I have a pile of scrap paper here with many tries at this, mostly trying to use integration by parts.
what a mess!
Then I tried this:
(sin(5x)cos(5x))^2 = (1/4)[sin(10x)]^2
we know cos 2A = 1 - 2sin^2 A
so cos20x - 1 - 2sin^2 (10x) , then
2sin^2 (10x) = 1 - cos (20x)
(1/4)[sin^2 (10x)] = 1/8 - (1/8)cos (20x)
then [integral](sin(5x)cos(5x))^2 dx
= [integral](1/8 - (1/8)cos (20x)) dx
= x/8 - (1/160)sin(20x)
To evaluate the integral ∫sin^2(5x)cos^2(5x)dx, you can use trigonometric identities to simplify the expression and then apply basic integration techniques.
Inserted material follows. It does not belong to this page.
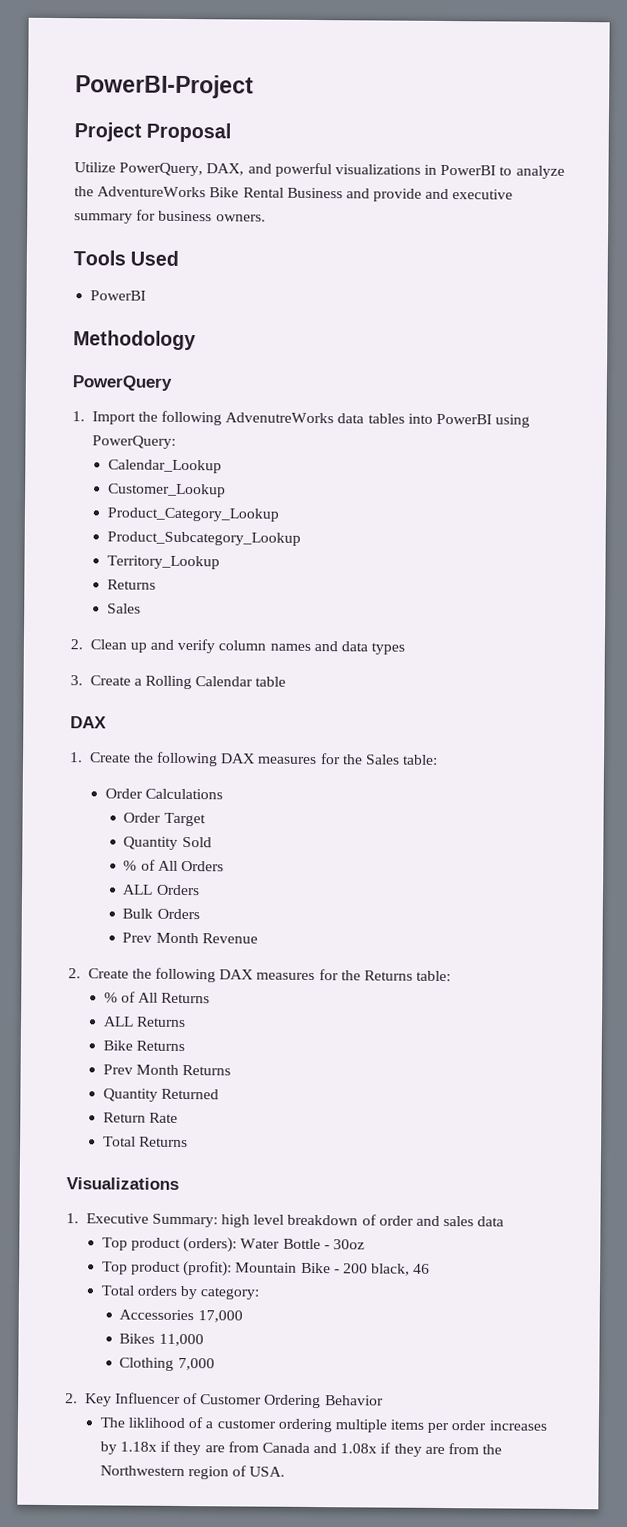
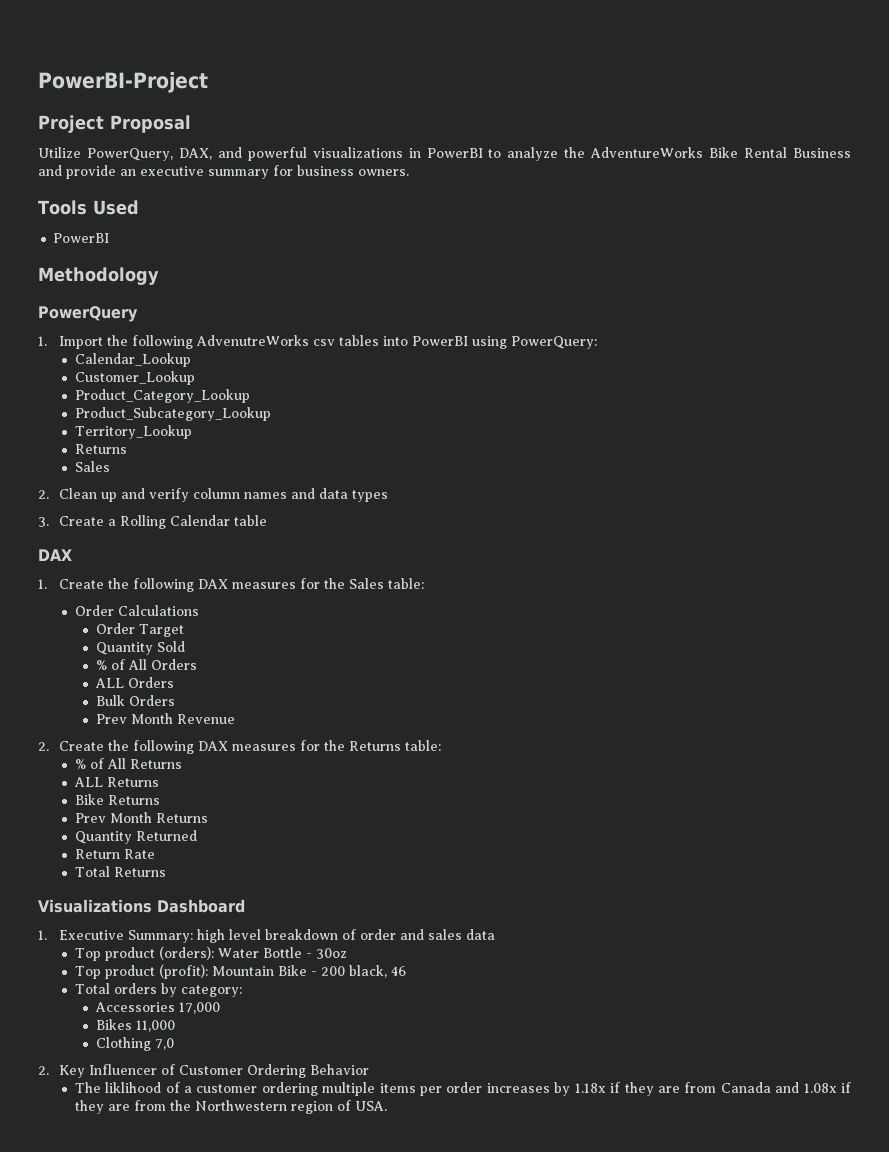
[425,188,450,200] and -> [120,169,136,176] an
[337,413,365,424] data -> [313,339,336,346] csv
(179, 1183) none -> [157,899,245,913] Dashboard
[177,1357,215,1371] 7,000 -> [155,1038,175,1050] 7,0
Step 1: Applying Double-Angle Identity
Start by using the double-angle identity for sine and cosine:
sin^2(θ) = (1 - cos(2θ))/2
cos^2(θ) = (1 + cos(2θ))/2
Applying these identities to the integral, we get:
∫(1 - cos(10x))/2 * (1 + cos(10x))/2 dx
Simplifying further:
∫(1 - cos^2(10x))/4 dx
= ∫(1/4 - cos^2(10x)/4) dx
= 1/4 ∫(1 - cos^2(10x)) dx
Step 2: Applying Power-Reducing Identity
Next, apply the power-reducing identity for cosine:
cos^2(θ) = (1 + cos(2θ))/2
Substituting this identity into the integral, we have:
1/4 ∫(1 - (1 + cos(20x))/2) dx
Simplifying further:
1/4 ∫(1 - 1/2 - cos(20x)/2) dx
= 1/4 ∫(1/2 - cos(20x)/2) dx
Step 3: Integrating the Expression
Now, we can integrate the expression:
1/4 ∫(1/2 - cos(20x)/2) dx
= 1/4 [(1/2)x - (1/2)(1/20)sin(20x)] + C
= 1/4 [(x/2) - (1/40)sin(20x)] + C
Final Answer:
Therefore, the integral ∫sin^2(5x)cos^2(5x)dx evaluates to (x/8) - (1/160)sin(10x) + C, where C is the constant of integration.